The new system would require annual enrollment, and families who fail to enroll and pay the enrollment fee will forfeit coverage for the plan year – in other words, coverage would no longer be automatic, and if you don’t sign-up during the enrollment period, or fail to pay the fee, you would have no military healthcare for that year.  While it is suggested that requiring annual enrollment would bring Tricare in line with civilian heath plans, one wonders about ulterior motives.  Research has repeatedly shown that individuals are more likely to participate in benefit plans that are opt-out, rather than opt-in (read more herehere, or here).

These proposed changes are intended to change beneficiary health care behaviors.  In other words, if it costs more to see doctors and specialists, and it costs more to have prescriptions filled, maybe you won’t use them as often.  (Of course, if you miss the sign-up window, you won’t be using them at all that year.)
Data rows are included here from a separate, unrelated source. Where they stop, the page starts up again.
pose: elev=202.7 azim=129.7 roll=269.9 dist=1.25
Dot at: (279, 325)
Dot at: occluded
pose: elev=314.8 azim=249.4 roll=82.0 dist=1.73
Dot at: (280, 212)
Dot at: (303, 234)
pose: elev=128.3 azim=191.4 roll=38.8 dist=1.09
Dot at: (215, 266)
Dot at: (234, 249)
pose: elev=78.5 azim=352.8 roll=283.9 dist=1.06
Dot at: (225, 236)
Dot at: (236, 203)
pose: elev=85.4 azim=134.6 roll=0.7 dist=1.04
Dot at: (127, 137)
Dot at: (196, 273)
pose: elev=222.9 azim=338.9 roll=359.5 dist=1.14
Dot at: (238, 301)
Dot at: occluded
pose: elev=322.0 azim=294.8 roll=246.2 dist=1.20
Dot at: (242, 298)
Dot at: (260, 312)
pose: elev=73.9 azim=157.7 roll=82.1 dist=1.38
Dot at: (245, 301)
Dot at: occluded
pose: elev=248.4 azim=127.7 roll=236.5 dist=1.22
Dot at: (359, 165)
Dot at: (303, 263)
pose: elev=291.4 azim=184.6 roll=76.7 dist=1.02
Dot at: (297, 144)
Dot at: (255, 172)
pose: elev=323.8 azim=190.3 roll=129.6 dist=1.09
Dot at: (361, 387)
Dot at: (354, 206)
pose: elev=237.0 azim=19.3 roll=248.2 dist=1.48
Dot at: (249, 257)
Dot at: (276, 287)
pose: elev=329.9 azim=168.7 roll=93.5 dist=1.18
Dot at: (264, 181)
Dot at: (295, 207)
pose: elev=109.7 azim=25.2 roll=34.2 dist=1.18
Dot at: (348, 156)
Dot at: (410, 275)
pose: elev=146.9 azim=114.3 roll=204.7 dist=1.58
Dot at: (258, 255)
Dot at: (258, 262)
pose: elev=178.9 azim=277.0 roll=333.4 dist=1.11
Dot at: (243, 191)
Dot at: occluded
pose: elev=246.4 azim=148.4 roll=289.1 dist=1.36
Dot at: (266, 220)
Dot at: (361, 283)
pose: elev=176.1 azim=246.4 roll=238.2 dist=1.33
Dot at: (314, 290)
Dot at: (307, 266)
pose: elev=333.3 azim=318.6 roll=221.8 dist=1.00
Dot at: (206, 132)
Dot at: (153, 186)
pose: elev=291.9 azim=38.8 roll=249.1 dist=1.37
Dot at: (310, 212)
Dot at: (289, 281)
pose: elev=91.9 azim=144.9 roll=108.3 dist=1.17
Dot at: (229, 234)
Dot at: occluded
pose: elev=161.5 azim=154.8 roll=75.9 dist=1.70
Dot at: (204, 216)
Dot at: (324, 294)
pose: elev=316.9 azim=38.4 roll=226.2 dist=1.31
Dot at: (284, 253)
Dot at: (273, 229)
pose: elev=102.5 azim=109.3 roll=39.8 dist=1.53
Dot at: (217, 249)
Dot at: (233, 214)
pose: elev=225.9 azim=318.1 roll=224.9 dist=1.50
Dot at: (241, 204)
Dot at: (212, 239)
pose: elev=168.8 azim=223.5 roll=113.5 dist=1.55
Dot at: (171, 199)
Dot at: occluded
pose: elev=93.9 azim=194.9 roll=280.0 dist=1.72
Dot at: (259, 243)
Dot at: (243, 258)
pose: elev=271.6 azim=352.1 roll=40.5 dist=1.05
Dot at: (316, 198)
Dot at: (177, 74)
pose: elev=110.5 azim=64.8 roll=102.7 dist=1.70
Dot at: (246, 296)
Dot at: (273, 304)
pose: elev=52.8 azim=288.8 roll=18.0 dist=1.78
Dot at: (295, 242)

There are many ways to respond to these proposed changes.  I choose to respond to a future that most-likely includes increased healthcare fees by taking actions to improve my health.  How about you? Why not take control of your health and your finances by practicing informed preventive health and avoiding increasingly more expensive co-pays?  You may find that managing your health through diet, exercise, meditation, or other self-care practices could reduce your need for medications and reduce the frequency of your visits to the doctor.  Why not focus on the part of the equation you can control?